Outro grande obstáculo identificado a ser enfrentado se refere ao custo de oportunidade dos representantes do conselho para participar das reuniões e fiscalização. Na verdade existe uma assimetria sobre este custo entre os representantes do governo, que têm as atividades do conselho inseridas entre suas obrigações profissionais e dentro da sua carga horária de trabalho, e os demais representantes dos outros segmentos sociais que lidam com uma realidade bem diferente, uma vez que precisam encontrar horários e/ou alternativas após seus expedientes de trabalho para estarem presentes nas reuniões e/ou demais atividades dos conselhos.

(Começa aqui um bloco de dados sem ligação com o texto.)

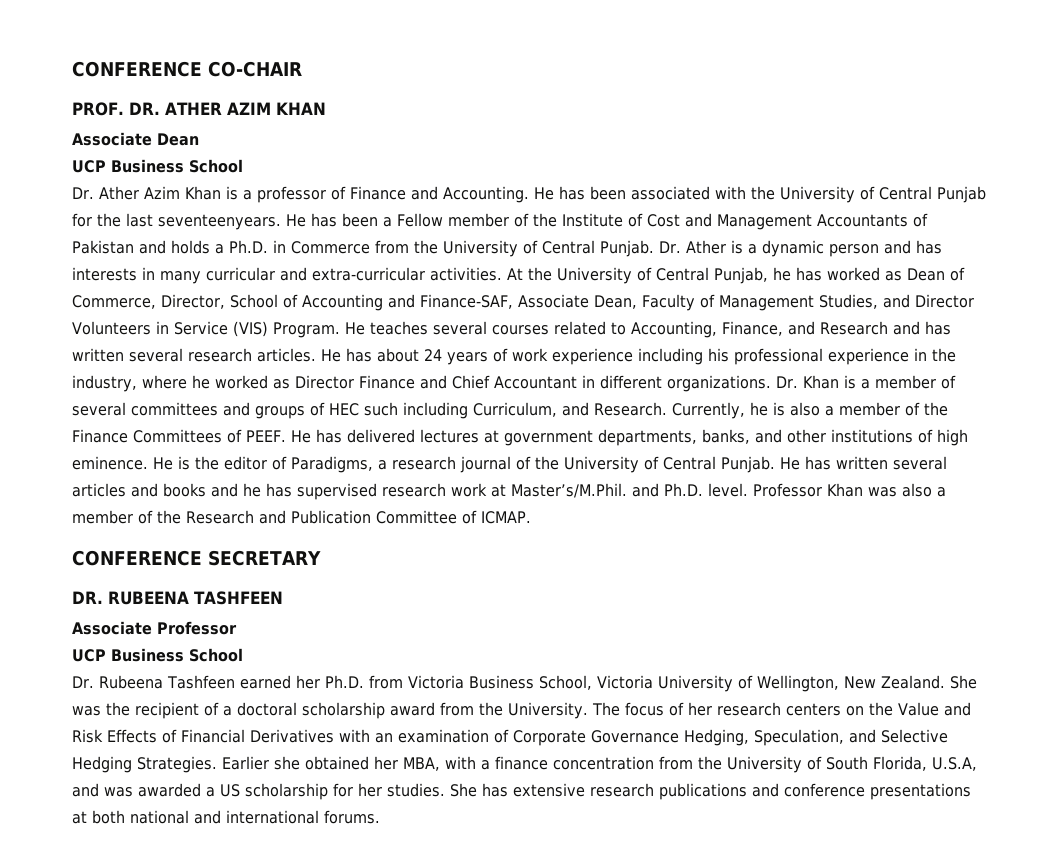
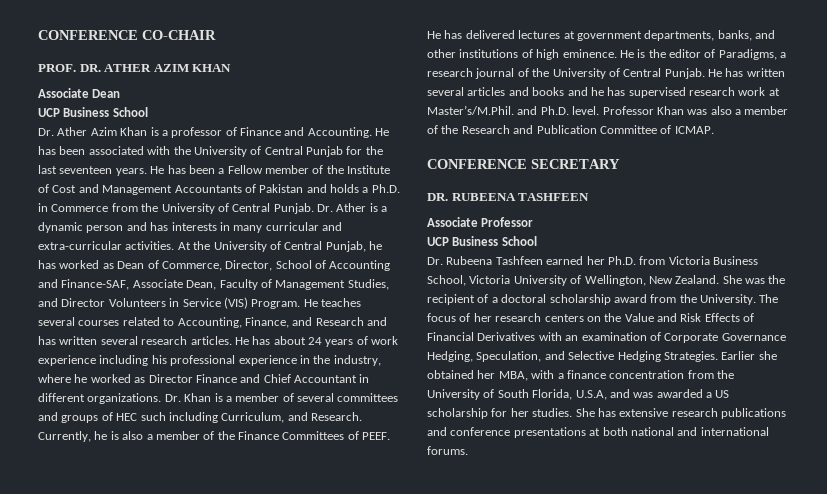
[158,214,281,230] seventeenyears. -> [59,166,147,176] seventeen years.

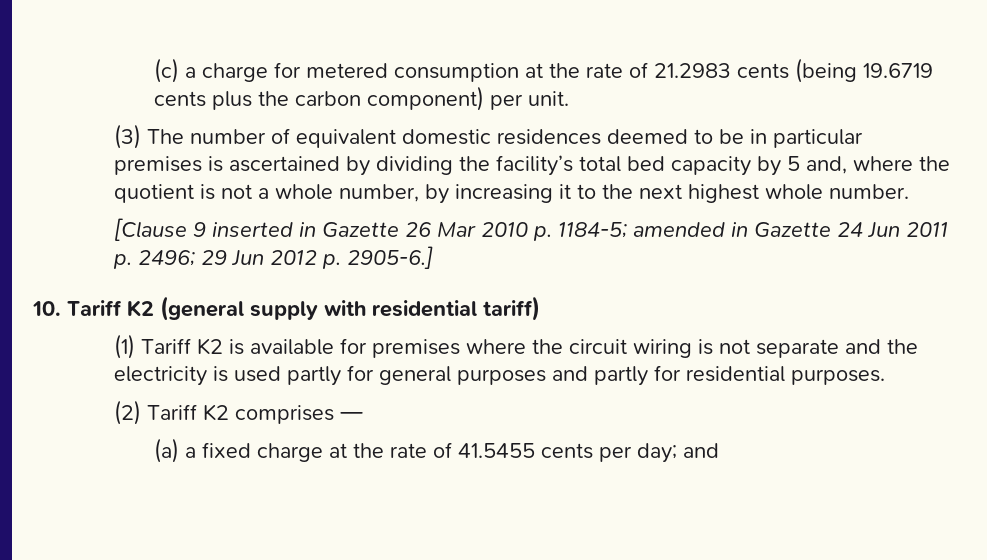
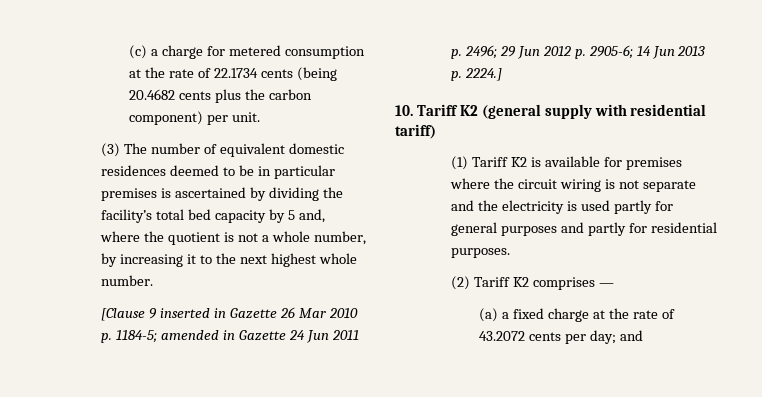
[654,63,732,78] 21.2983 -> [214,68,259,78] 22.1734
[863,63,934,78] 19.6719 -> [129,89,176,100] 20.4682
[346,246,433,269] 2905-6.] -> [588,45,706,59] [451,68,503,81] 2905-6; 14 Jun 2013 p. 2224.]
[458,443,536,458] 41.5455 -> [479,331,526,341] 43.2072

Em muitos casos ainda são obrigados a arcarem com os custos financeiros de transporte e alimentação. Assim, facilmente se constata que existe uma desigualdade considerável entre membros do governo e da sociedade para participar, com estes últimos tendo que arcar um custo de oportunidade bem mais elevado. (DAVIES, 2006)

Alguns estudos identificaram dificuldades relacionadas com a baixa qualificação ou formação inadequada dos membros para o desenvolvimento das atividades e atribuições do conselho e pouca estrutura (pessoal, física e financeira) mostrando o quanto estas esferas participativas e democráticas funcionam de forma inadequada, e/ou improvisada, em boa parte de municípios pelo Brasil. Existe também uma preocupação excessiva sobre aspectos relacionados à organização burocrática e a rotina administrativa destas esferas em detrimento, até certo descaso mesmo em relação à importância política desta esfera participativa responsável pela presença da sociedade nos processos decisórios e de acompanhamento e fiscalização da aplicação dos recursos do fundo. Estes descasos por boa parte das gestões municipais brasileiras não combinam com expectativas geradas em torno do papel dos conselhos e seus efeitos positivos sobre a qualidade dos programas sociais. (TATAGIBA, 2005; DOMBROWSKI, 2008; LUCHMANN, 2008).

Nosso estudo trata de algumas destas questões e confirma que diversos problemas, como a questão da qualificação adequada para o desenvolvimento das atividades, não comparecimento às reuniões e falta de comprometimento dos conselheiros, são impeditivos para um melhor funcionamento do conselho. Isto

independente do porte ou tamanho do município. Identificamos outros problemas significativos em relação ao funcionamento dos conselhos em articulação com a gestão educacional local, que serão devidamente abordados no capítulo 6 que traz as análises dos dados coletados.